Selling to Sociopaths.
Inside of each sales person is an unquenchable thirst to win.
It’s almost indescribable the raw gut-wrenching aversion we have to losing. We can’t stand the thought that we might not be able to evangelize our story to every last person in our target market.
And so we make the mistake of selling to everybody.
It’s brute-force sales tactics.
And sometimes that attitude gets you deals that no one else could possibly land.
Long after all the other sales rep would have deleted the opportunity from CRM and scrambled to fill the gap with new deals, you’re still hammering away – reinventing yourself, bringing new advocates to the table, and finding budget from creative places.
And there is absolutely nothing wrong with that…

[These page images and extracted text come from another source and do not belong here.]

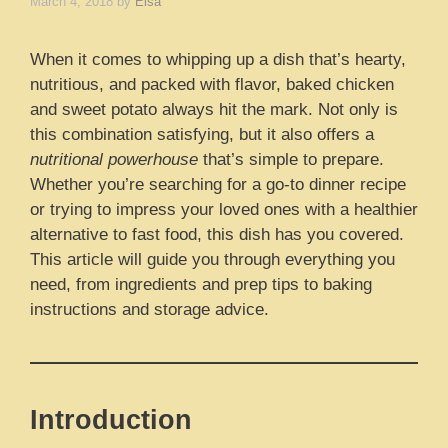
March 4, 2018
by
Elsa
When it comes to whipping up a dish that’s hearty,
nutritious, and packed with flavor, baked chicken
and sweet potato always hit the mark. Not only is
this combination satisfying, but it also offers a
nutritional powerhouse
that’s simple to prepare.
Whether you’re searching for a go-to dinner recipe
or trying to impress your loved ones with a healthier
alternative to fast food, this dish has you covered.
This article will guide you through everything you
need, from ingredients and prep tips to baking
instructions and storage advice.
Introduction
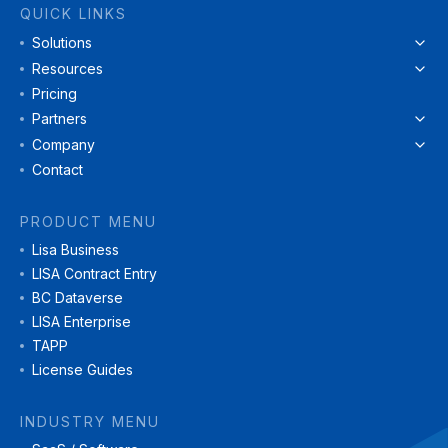
QUICK LINKS
Solutions
Resources
Pricing
Partners
Company
Contact
PRODUCT MENU
Lisa Business
LISA Contract Entry
BC Dataverse
LISA Enterprise
TAPP
License Guides
INDUSTRY MENU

While those peddling the ten latest sales processes will try to convince you that you need to drop these type of losers and install the latest in “demand generation” solutions on your website with landing pages, free ebooks, and a newsletter list that you zealously promote, that might not be the Holy Grail of selling utopia you expect it to be.
You can’t always avoid confrontation, manipulative prospects, or buyers intent on stealing your soul.
Despite your charm, professionalism, and great intentions, some buyers just seem to have a corner office in the bottom floor of Hell.
They’re called sociopaths.
And that’s the neat-and-tidy clinical term we now label them.
And if you’re wondering how you get that label, here are a few common traits that you you’ll find in a person like this.
- They completely lack empathy, but attempt to hide it with a glib and superficial social facade.
- They never accept responsibility for anything that goes wrong and create scapegoats ahead of time in order to excuse their failures.
- They are habitual liars. They seem incapable of either knowing or telling the truth under any circumstance.
- They are egotistical. They truly believe they were created with different rules than the rest of humanity.
- They are heartlessly vindictive when exposed or when their behavior is confronted.
Know anybody like this?
Now before you get too distracted profiling each of your customers for any one of these qualifications, it should be noted that “just not buying from you” isn’t on the list.
And in fact, a buyer telling you a lie or talking about their recent accomplishment for too long doesn’t make them a sociopath.
It’s something more. And sadly you sometimes only realize that way too late in the the sales process.
So what can you do?
The easiest, safest answer is to “RUN” .
Do not pass go. Do not set up another sales call. Do not try harder. Stop what you’re doing immediately.
And when you get asked by the buyer why you aren’t interested in their business, you shouldn’t even answer the email.
See, manipulating you is the number one game the prospect enjoys playing most.
But if you decide that you are going to sell to sociopaths (in spite of overwhelming evidence that you might be crazy) here are a few strategies you might want to consider:
- Confront lies with candor. — When you hear a lie, either overt or inferred, you should stop and offer an inquisitive: “That doesn’t seem to add up” qualifier. If you are going to be lied to, you should make the other guy work for it a little. And when you do point out apparent unreliability when you see it, you set the tone that you aren’t going to be pushed around easily.
- Have a confident process. — Know where you are going. This isn’t the time to be a consultative sales person. Everything you get will be poisoned. Believe nothing and validate everything by triangulating with others who work with the same person. Don’t flinch in public and never back down from a perspective you first initiate. You can use wording like: “You seem to be missing an important point” to drive home your insistence.
- Don’t make mistakes. Ever. — If you don’t mess up, you won’t be the scapegoat. That sounds hard, but is actually the best plan for selling in general. Take your time answering questions. Expect that you are being manipulated with every interaction. And you’ll find yourself spending that extra 3-4 seconds planning what to say before just blurting out the top thing on the mind or the next thing prepared in your presentation.
- Build logical financial arguments. – Since emotional arguments are completely worthless, you should save any drama for when you get back to your office. Keep it all simple dollars-and-cents. Let the math do the talking. Despite all the neurosis going on in the sociopath’s head, the success of your deal hinges primarily on their own personal financial gain. Stick to the facts and let them explain their way to getting behind your plan.
- Be unpredictable and full of surprises. — Change it up all the time. Because the sociopath lacks a moral conscience, they compensate by an extreme proclivity for mental stimulation. They gamble with your emotions. You van leverage this weak spot by bring up things that are new and exciting that specifically pertain to your deal. And when you talk, say it fast and loud and then turn around and leave. It’s shock therapy.
- Stop being needy and “faking it”. – Sell. Don’t try to build rapport or share anything personal. And don’t try the fake-it-until-you-make-it style of selling that has you rolling up in a fast car and over-priced Rolex. The sociopath will peer pressure you to leverage your “faked” social image to pay for drinks and dinners and other things for them — all in the name of “you obviously have a bunch of money”.
Selling to sociopaths is a lot of work.
And, it rarely works to your advantage.
It might be easier to just avoid sociopaths like your selling career depended on it.
Because it probably does.
And by the way, these same rules apply to less psychotic prospects too.